In an effort to quell growing discontent in the newsroom, Compton called an all-staff meeting for Friday afternoon. After word of it leaked that morning to FTVLive.com, staffers suddenly found themselves disinvited, and Nexstar declined to stream the meeting on Zoom. Attendance was restricted to a smaller group of anchors and producers.

Those who showed up were forced to surrender their cell phones to management and were warned about leaks to the press. "You could feel the intimidation and fear in the room," said one attendee. "They're out to get anyone they think is telling anybody anything."

Ashleigh Banfield

In a presentation described as meandering, Compton said the changes set for March 1 were just the beginning of plans for a 24-hour news product. Though short on specifics, he was clear what's coming next will be different. "What we're doing is friendly vanilla news and it's not working," he said according to two people in the room.

Pudar's resignation and whether there were plans to replace her were never mentioned during the meeting, which lasted more than a hour.

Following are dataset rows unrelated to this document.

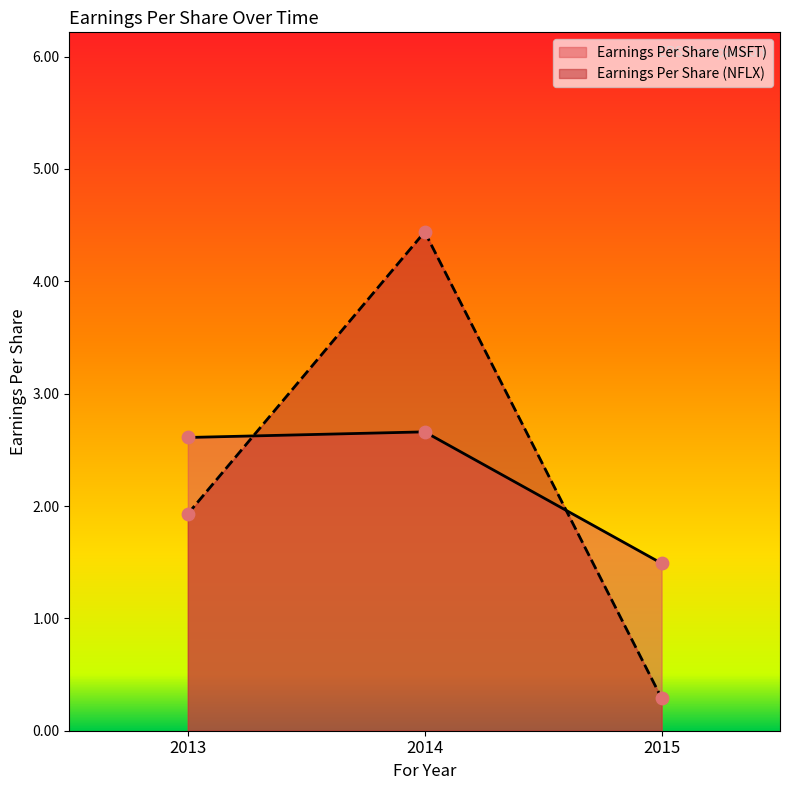

What are all the series names shown in the legend?

Earnings Per Share (MSFT), Earnings Per Share (NFLX)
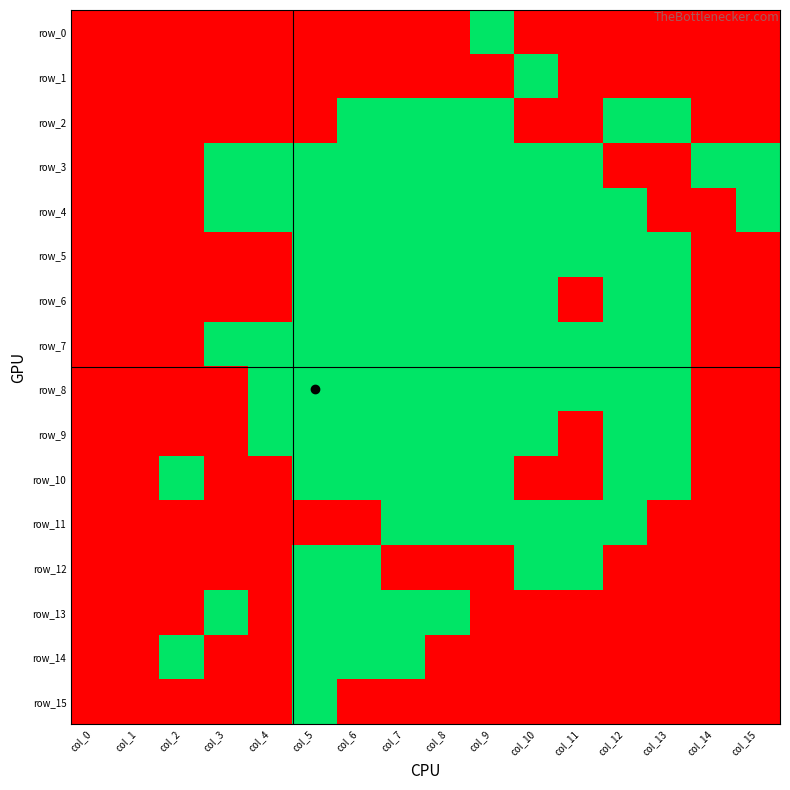

Which series changed the most between col_12 and col_15?

row_2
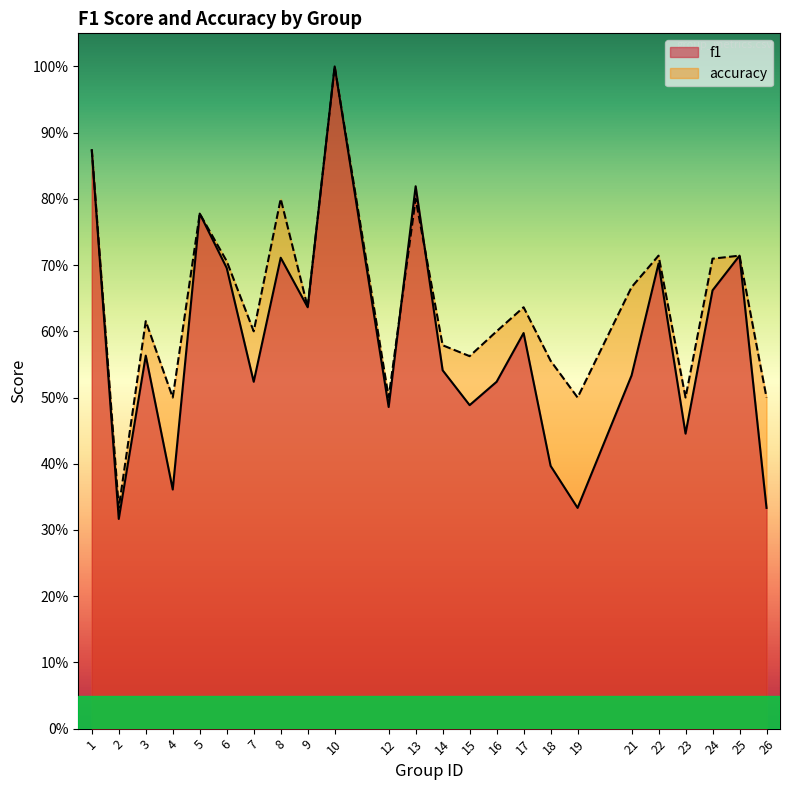

Rank the series at 8 from highest to lowest value.

accuracy, f1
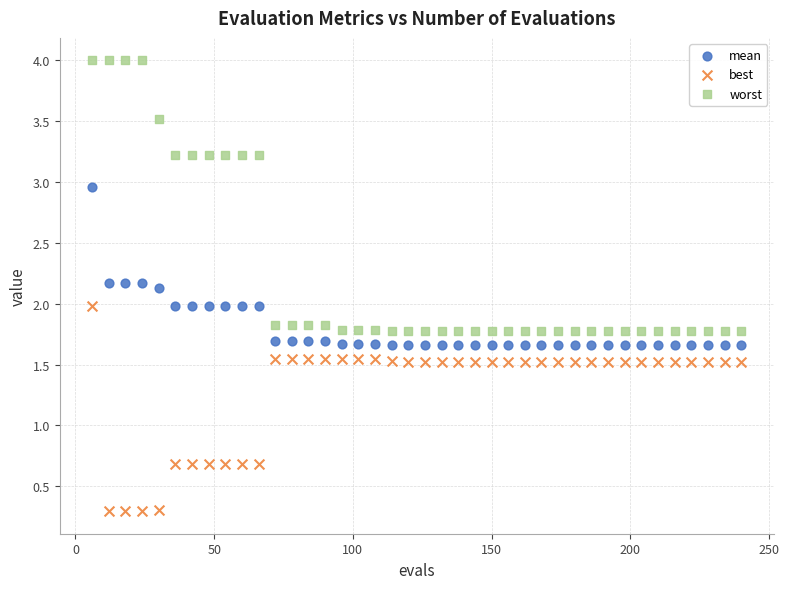

Which series reaches the minimum Y coordinate?

best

Compton told the group that Shine wasn't the only consultant working with NewsNation, but he declined to name others.

In addition to Banfield and Donlon, he said other talk shows would soon be joining the lineup. (Rumors of interest in hiring Bill O'Reilly were flatly denied.) Plans for construction of a new studio also were revealed.

"We are not going right," Compton declared at one point. "But we want to give voices on the right something other networks won't show."